All estimates incorporated the CCHS survey weights, and variance calculations were based on bootstrap weights with balanced repeated replication.4 We used a pooled approach to combine CCHS cycles, which increases sample size and statistical power.53 To calculate the population-level burden of back problems, we applied the CCHS weighted sample prevalence and rate differences in healthcare utilization or incremental costs of back problems to the 2019 Ontario population.50 All costs were adjusted to 2018 Canadian dollars, and the annual exchange rate for 1 Canadian dollar was $0.77 USD in 2018.7 Analyses were performed using SAS version 9.4 (SAS Institute, Cary, NC) and Stata/MP 15.1 for Unix (StataCorp, College Station, TX).

3.1. Sensitivity analyses

We conducted sensitivity analyses to assess the potential impact of misclassification and residual confounding on study results. First, we conducted separate analyses to define back problems using both self-report and diagnostic information to assess the potential impact of misclassification of the exposure. Specifically, we conducted analyses with adults who self-reported back problems and also had at least 1 healthcare visit for LBP within 1 year before the CCHS interview date. Moreover, in separate analyses, we included at least 1 healthcare visit related to thoracic or rib pain in addition to LBP codes within 1 year before the CCHS interview to further assess for potential misclassification of the exposure (Appendix I, available at http://links.lww.com/PAIN/B310). We also added thoracic and rib pain codes when defining cause-specific healthcare utilization to broaden the outcome. Second, we conducted a quantitative bias analysis to assess the potential impact of residual confounding from unmeasured or unknown confounders. This analysis estimated the extent to which these confounding variables may explain some or all of the reported association between the exposure and outcome.33

We also conducted a number of analyses to inform the generalizability of results. First, we conducted separate analyses with CCHS data on ethnicity (ie, visible minority and white) included in the propensity score matching. Second, we conducted a sensitivity analysis with opioid use as the outcome in a subset of the population because of data availability to inform the generalizability of results. This analysis was conducted in respondents of the 2011/2012 CCHS cycle followed to March 31, 2018 for having claims for a prescribed opioid (ie, opioid group) in the Narcotic Monitoring System data. The Narcotic Monitoring System captures all prescriptions for monitored drugs dispensed from community pharmacies in Ontario, excluding those filled in hospitals or prisons.

4. Results

The CCHS data had 168,074 respondents from 5 combined CCHS cycles 2003 to 2012 (Appendix II, available at http://links.lww.com/PAIN/B310). A total of 17,537 respondents were excluded because of ineligibility or having missing exposure data (0.1%). Of the 150,537 respondents used for analysis, 36,806 had self-reported back problems. After matching, there were 36,806 pairs of respondents (21,054 pairs for women and 15,752 pairs for men) with and without self-reported back problems.

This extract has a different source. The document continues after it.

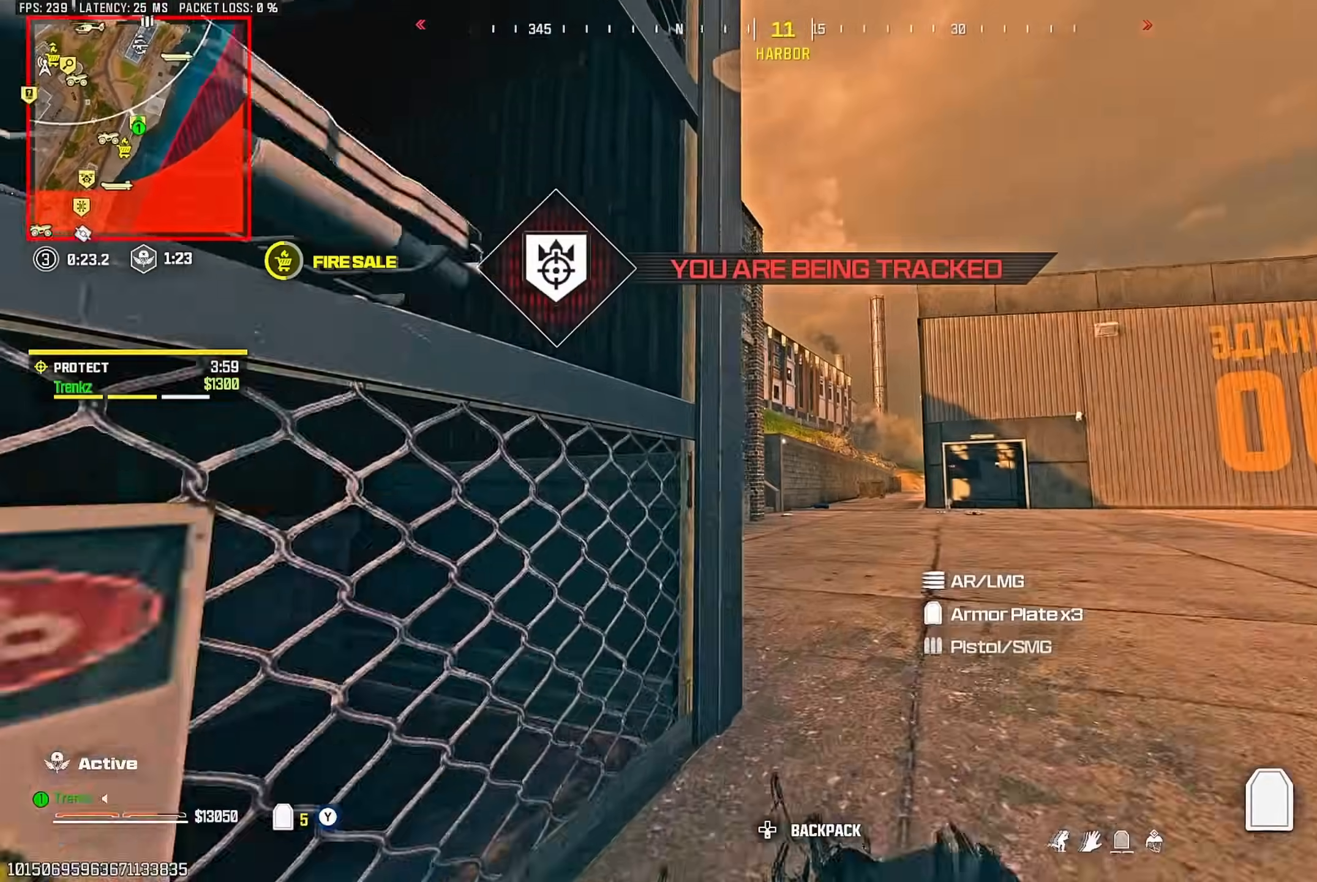
{"buttons": [], "left_stick": "up", "right_stick": "center", "events": [[83, "CROSS", "down"], [200, "CROSS", "up"]]}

Before matching, adults with back problems were older (mean age 51 vs 45 years) and had higher average ADGs scores (mean 7 vs 5), with standardized differences ≥0.1 (Table 1). A higher proportion of respondents with back problems were obese, physically inactive, former or current smokers, self-rated their general health as fair or poor, or had at least 1 chronic disease compared to those without back problems, with standardized differences ≥0.1. After matching, the mean age in both groups was 51 years and the mean ADGs score was 7. All characteristics across groups achieved standardized differences of less than 0.1.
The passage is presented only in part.